The known fact is that 6% have died in resolved cases to date.
Next time you run across an airline that survives after killing
either 1% or 6% of its customers, you let us know champ.
Now, do you want to distort these numbers with guesswork?
Or were you errantly assuming that the clever thing to do to minimize this deadly pathogen is to randomly combine the
present number of deaths by, for whatever reason, the population of the Earth?
Once again, one pertinent difference is that you don't know how many people have COVID-19. You do know, roughly, how many people took trips on commercial aircraft. (Actually, you only know how many trips people took. But that's orders of magnitude less important than the error of attempting to compare the future outcomes of an exponentially growing pathogen with several years of known data about aviation.)
There ya go, sport, I calculated the rates for you. What TF did you imagine your point to be?
By the way, if you were only trying to be wrong about aviation accident rate fluctuation over time, you'd have covered that base as well. It's
absolutely relevant that aviation reached an unprecedented era of safety in the past few years, only to have that rate (or absolute numbers) terribly distorted by a two-jumbo-jet spike -- especially when these had an uncharacteristic common factor in AOA indicators and flight control software rules. While manufacturers liked to say that flight crews should have been sharper, even when they were, they ended up having to physically fight against the airplane. The point being that there was something broken that had to be fixed -- quite a different state of affairs than, for example, an insufficiently trained pilot. I point this out because so many aviation disasters end up being much more about what individuals
could have done to avert the accident.
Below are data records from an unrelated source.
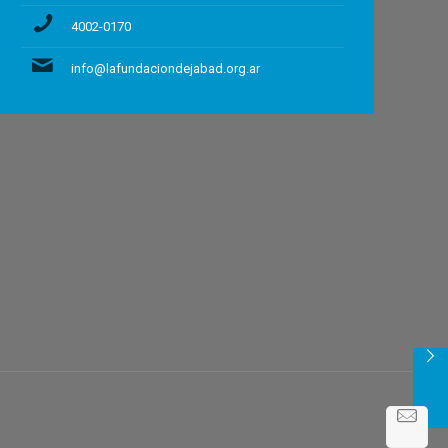
4002-0170
info@lafundaciondejabad.org.ar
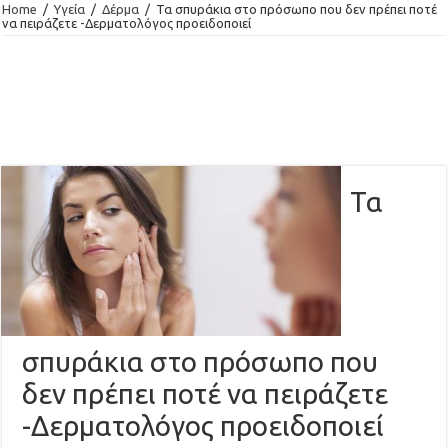
Home
/
Υγεία
/
Δέρμα
/
Τα σπυράκια στο πρόσωπο που δεν πρέπει ποτέ
να πειράζετε -Δερματολόγος προειδοποιεί
Τα
σπυράκια στο πρόσωπο που
δεν πρέπει ποτέ να πειράζετε
-Δερματολόγος προειδοποιεί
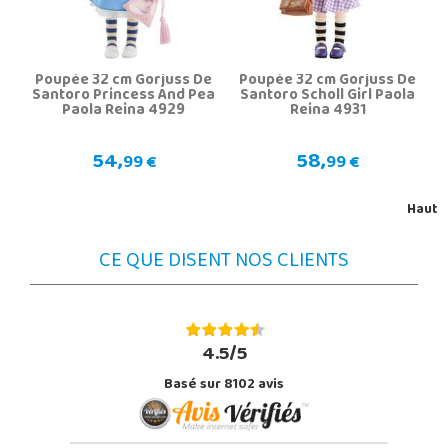
Poupée 32 cm Gorjuss De
Poupée 32 cm Gorjuss De
Santoro Princess And Pea
Santoro Scholl Girl Paola
Paola Reina 4929
Reina 4931
54,
58,
99 €
99 €
Haut
CE QUE DISENT NOS CLIENTS
4.5/5
Basé sur 8102 avis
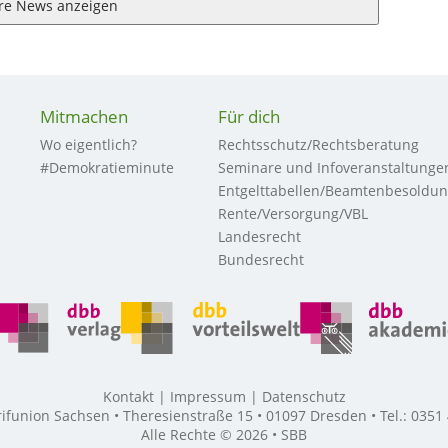
re News anzeigen
Mitmachen
Für dich
Wo eigentlich?
Rechtsschutz/Rechtsberatung
#Demokratieminute
Seminare und Infoveranstaltunge
Entgelttabellen/Beamtenbesoldu
Rente/Versorgung/VBL
Landesrecht
Bundesrecht
Kontakt
Impressum
Datenschutz
union Sachsen • Theresienstraße 15 • 01097 Dresden • Tel.: 0351
Alle Rechte © 2026 • SBB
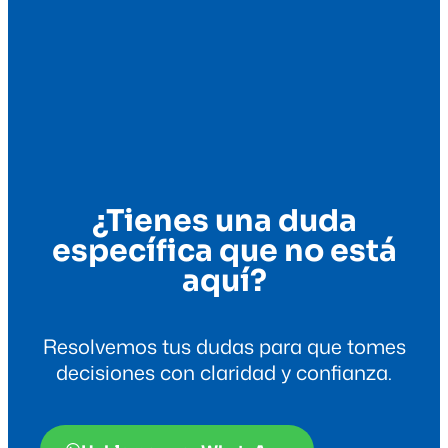
¿Tienes una duda
específica que no está
aquí?
Resolvemos tus dudas para que tomes
decisiones con claridad y confianza.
In the case of the 737 Max, the global fleet ended up having to be grounded (which doesn't happen if, for example, a flight crew member just selects the wrong airport code in a flight management computer leading to an accident sequence.)
Why rates change, especially with very low rates that are therefore very sensitive to single accidents, is also at
least as important as the fact that the rate changed. That's why we have accident investigation agencies. It's idiotic to hold that intra-period fluctuation in aviation fatality rates is "irrelevant."
But it's
absolutely the case that your original comparison is way off base, unless you're trying to prove that caution is not only indicated on behalf of the players, but in fact that the disease is not being taken seriously enough.